By the windows of Billy Graham Hall’s fifth floor, sophomore Mia Olsen sat side by side with a friend as they both journaled about their relationship with God. After writing in silence for a while, the friends looked up. “Wow, the Lord is so good,” Olsen said, kicking off a time of mutual sharing about how they’re growing in faith and how they can support one another in rising up to God’s call on their lives.
Across campus, Miller swiped his card at Anderson Commons and chatted with Rosa Kader, the friendly staff member who has greeted so many in the dining hall. Miller, now a professor at Wheaton, has known Kader for nearly two decades, since he was a student at Wheaton and worked in the cafeteria swiping cards. He asked about her weekend, which Kader had spent with her grandkids. They laughed and commiserated over how much energy it takes to be with young children.
Rosa Kader (center) greets diners in Anderson Commons.
In Blanchard Hall, Gibson flipped through the pages of a book he inherited from his fellow English department colleague Brett Foster after Foster’s death in 2015. Because Foster was such an active annotator, when Gibson reads his scribbled margin notes, he feels he is watching Foster working. “His death created a gap, an absence that will never be filled, but it knit those who love him closer,” said Gibson, speaking of many faculty members whom Foster befriended. “It really did teach me that friendship is not just a lifespan issue. We continue to have a relationship with our friends even posthumously. It happens through our continuing memories.”

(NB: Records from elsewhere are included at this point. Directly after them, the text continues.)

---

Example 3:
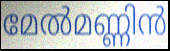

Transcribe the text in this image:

മേൽമണ്ണിൻ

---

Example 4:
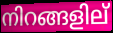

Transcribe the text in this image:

നിറങ്ങളില്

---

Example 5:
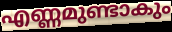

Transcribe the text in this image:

എണ്ണമുണ്ടാകുംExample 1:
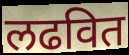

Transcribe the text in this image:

लढवित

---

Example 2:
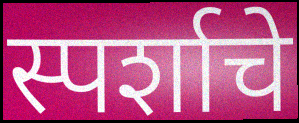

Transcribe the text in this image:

स्पर्शाचे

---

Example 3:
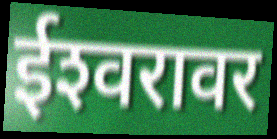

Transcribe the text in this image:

ईश्‍वरावर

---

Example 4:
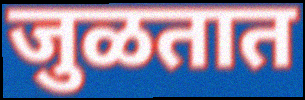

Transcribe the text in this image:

जुळतात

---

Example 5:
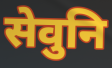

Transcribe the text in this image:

सेवुनि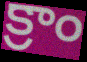
క్రాం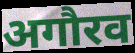
अगौरव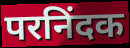
परनिंदकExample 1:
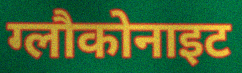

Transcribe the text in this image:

ग्लौकोनाइट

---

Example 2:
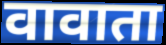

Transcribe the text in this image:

वावाता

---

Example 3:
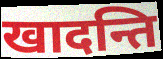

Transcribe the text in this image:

खादन्ति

The examples above are among the many types of friendships that links members of the Wheaton community and beyond. While lifelong friendships among students are what many readers may think of when it comes to Wheaton friendships, faculty members stress that these student relationships incubate in the context of a long-standing network of relationships among faculty members and staff, built upon years of shared work and life. “There’s this arc of friendship that students are dropped into, which they might not even realize, but it’s a part of the ethos of Wheaton,” Haase said. “My students might not have touch points with any of my faculty friendships on campus, but it shows up in the classroom.”

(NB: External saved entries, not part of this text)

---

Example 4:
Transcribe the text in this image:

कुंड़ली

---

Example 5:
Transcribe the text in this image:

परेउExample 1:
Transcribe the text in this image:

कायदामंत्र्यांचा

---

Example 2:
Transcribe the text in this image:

Gibson’s desire for students is that they form a rich ecology of relationships, of which friendship is one element. “I want them to have a variety of friendships—to varying degrees of strength that they can call upon in addition to family,” he said.

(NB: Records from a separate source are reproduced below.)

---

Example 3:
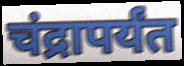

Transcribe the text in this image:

चंद्रापर्यंत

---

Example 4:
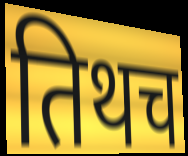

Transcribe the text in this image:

तिथच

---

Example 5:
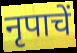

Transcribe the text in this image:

नृपाचें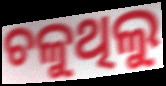
ଚଳୁଥିଲୁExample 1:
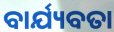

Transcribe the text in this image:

ବାର୍ଯ୍ୟବତା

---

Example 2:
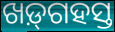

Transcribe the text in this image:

ଖଡ଼୍‌ଗହସ୍ତ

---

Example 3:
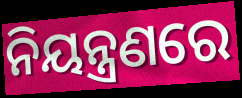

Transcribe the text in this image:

ନିୟନ୍ତ୍ରଣରେ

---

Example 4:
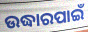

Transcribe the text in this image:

ଉଦ୍ଧାରପାଇଁ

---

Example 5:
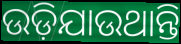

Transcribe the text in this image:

ଉଡ଼ିଯାଉଥାନ୍ତି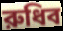
রুধিবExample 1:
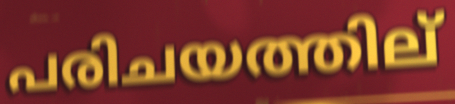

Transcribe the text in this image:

പരിചയത്തില്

Langan stresses that different friends walk with us in different seasons of life. “Can we practice the principles of friendship throughout our lives, even if it’s not with the same people?” Langan asked. “That’s a pretty valuable lesson about friendship that a lot of us are missing.”
Short- or long-term, in-person or from afar, and amid changing life circumstances, friendship done well can point to Christ, who offers us a life-giving friendship that we can all gather around. Haase pictures Christian friendship as coming together at the table of Christ, a complicated table that invokes his death. But serious conversations happen here, and we keep coming, despite our differences. Or perhaps, we keep coming because of them and because we know they can be held and honored when we share a meal together.
“This is where we as Christians have such a beautiful story to tell,” Haase said. “They will know you are Christians, how? By being friends.”